Segment Start: Data supplied

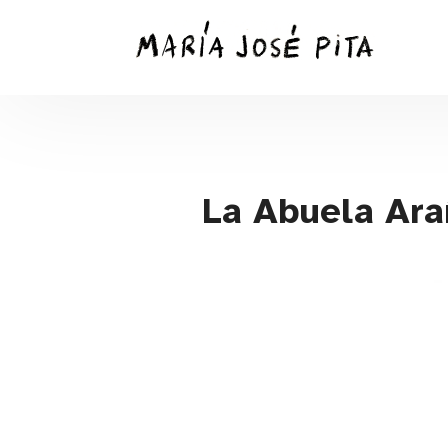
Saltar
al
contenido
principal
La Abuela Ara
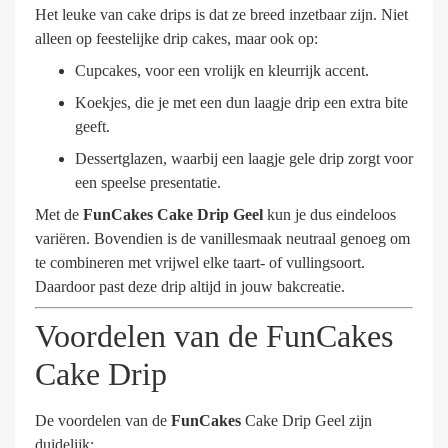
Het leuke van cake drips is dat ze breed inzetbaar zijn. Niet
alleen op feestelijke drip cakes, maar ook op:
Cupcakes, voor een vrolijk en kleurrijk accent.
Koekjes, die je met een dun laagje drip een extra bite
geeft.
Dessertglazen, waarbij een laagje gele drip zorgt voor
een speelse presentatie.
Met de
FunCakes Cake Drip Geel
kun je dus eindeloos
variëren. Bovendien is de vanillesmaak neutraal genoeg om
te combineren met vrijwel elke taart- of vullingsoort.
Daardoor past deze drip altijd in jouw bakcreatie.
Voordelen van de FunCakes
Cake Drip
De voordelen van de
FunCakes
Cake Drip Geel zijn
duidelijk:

Segment End: Data supplied
Segment Start: Data supplied

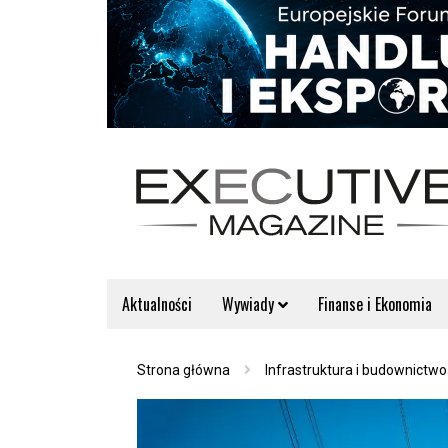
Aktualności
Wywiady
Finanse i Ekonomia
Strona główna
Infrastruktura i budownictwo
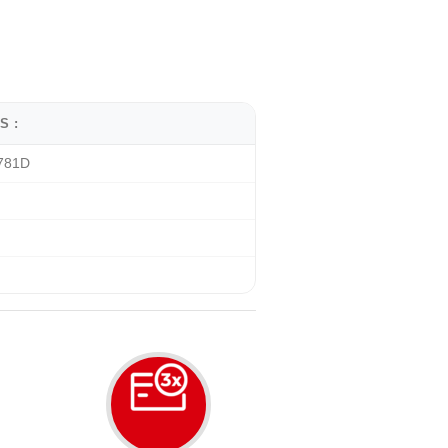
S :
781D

Segment End: Data supplied

- **Problem to work on**:
Filter the listing above for lines with the word "FunCakes", and copy each one you find.

- **Exercise output**:
FunCakes Cake Drip Geel
Voordelen van de FunCakes
FunCakes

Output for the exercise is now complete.